Eric L. Williams
Eric L. Williams is expected to be charged with the murders of Mike McClelland and Mark Hasse, according to a television news report. Reuters/Kaufman County Sheriff's Office

Eric L. Williams, the former Texas justice of the peace charged with making terroristic threats following the killings of Kaufman County District Attorney Mike McClelland and Assistant District Attorney Mark Hasse, may soon be charged with the murders of the two men.

Williams, 46, was not initially viewed as a suspect in the brazen killings of Hasse and McClelland, but now there is “strong evidence” that he committed the murders once theorized to be carried out by the Aryan Brotherhood of Texas white supremacist prison gang, WFAA in Dallas-Ft. Worth reported.

Williams’ home was searched Friday, and weapons similar to those used in the murders of Hasse and McClelland were found in there, anonymous sources told the television station.

The 46-year-old former justice of the peace was booked into the Kaufman County Jail on Saturday on a charge of making a terroristic threat, Reuters reported. He was being held on $3 million bond.

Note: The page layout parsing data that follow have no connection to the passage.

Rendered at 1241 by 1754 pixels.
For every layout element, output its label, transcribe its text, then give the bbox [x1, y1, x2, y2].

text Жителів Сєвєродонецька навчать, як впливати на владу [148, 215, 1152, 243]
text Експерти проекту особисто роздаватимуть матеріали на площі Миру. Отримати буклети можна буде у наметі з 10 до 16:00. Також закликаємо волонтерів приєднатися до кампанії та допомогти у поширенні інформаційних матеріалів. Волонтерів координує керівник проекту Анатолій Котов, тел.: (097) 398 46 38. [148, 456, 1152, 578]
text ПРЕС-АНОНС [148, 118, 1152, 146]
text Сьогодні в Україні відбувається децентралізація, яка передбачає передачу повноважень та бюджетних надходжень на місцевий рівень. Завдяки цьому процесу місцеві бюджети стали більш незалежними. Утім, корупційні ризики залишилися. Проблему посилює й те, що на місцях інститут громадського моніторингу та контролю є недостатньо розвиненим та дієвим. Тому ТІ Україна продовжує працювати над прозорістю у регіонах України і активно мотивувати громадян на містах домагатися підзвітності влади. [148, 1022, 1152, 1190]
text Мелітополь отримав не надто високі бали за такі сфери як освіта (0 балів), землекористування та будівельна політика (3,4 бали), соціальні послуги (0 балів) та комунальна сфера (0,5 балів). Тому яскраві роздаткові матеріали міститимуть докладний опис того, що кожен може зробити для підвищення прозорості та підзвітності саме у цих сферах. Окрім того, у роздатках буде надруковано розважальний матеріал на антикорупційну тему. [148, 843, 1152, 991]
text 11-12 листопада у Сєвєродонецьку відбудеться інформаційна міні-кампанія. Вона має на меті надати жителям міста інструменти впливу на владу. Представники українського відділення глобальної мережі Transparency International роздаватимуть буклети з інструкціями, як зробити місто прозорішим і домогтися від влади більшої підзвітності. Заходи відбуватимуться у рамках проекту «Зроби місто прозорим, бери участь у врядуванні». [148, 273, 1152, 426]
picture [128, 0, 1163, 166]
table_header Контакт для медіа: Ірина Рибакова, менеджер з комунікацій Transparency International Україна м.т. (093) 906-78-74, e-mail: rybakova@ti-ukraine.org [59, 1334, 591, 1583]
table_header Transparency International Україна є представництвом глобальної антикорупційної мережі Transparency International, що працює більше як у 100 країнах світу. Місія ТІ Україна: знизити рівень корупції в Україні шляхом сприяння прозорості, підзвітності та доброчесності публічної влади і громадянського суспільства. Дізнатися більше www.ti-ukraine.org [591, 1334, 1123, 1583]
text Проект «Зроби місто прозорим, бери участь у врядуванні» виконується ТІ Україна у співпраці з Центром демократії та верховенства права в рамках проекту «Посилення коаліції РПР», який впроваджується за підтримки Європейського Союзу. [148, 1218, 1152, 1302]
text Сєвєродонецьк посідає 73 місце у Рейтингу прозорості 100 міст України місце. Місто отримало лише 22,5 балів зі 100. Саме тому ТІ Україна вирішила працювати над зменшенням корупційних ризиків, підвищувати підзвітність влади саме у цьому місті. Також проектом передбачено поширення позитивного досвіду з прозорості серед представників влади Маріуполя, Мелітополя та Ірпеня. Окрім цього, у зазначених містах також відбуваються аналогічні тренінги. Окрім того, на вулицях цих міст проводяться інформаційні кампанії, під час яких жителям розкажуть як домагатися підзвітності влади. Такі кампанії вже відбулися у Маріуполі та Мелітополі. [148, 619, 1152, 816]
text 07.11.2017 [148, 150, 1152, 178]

WFAA reported another search warrant in connection with the prosecutors’ murders was executed by state and federal law enforcement agencies at a storage facility in nearby Seagoville, Texas, but authorities would not say if the search was linked to Williams.

As authorities considered the possibility that the Aryan Brotherhood of Texas was behind the murders, they also considered whether McClelland and his deputy were killed because of a personal vendetta over someone they prosecuted.

Williams was convicted of theft in Kaufman County last year and had to vacate his political office as a result, NBC News reported.

The reported evidence linking Williams to the murders signifies a quick turnaround in how authorities viewed the former justice of the peace.

Even late Saturday night, a spokesman for the Kaufman County Sheriff’s Department said Williams was not viewed as a suspect in the murders.

Early suspicion in the murders of Hasse and McClelland fell on the Aryan Brotherhood of Texas because the Kaufman County district attorney’s office successfully prosecuted some members of the white supremacist prison gang, although there was no evidence linking the group to the killings.

Hasse was killed Jan. 31 in broad daylight as he was walking to his car near the Kaufman County courthouse.

After Hasse’s murder, McClelland had strong words for whoever killed his deputy.

“We’re going to find you, we’re going to pull you out of whatever hole you’re in and we’re going to bring you back and let the people of Kaufman County prosecute you to the fullest extent of the law,” he said.

Nearly two months later, on March 30, McCelland and his wife, Cynthia McClelland, were shot and killed in their home in Forney.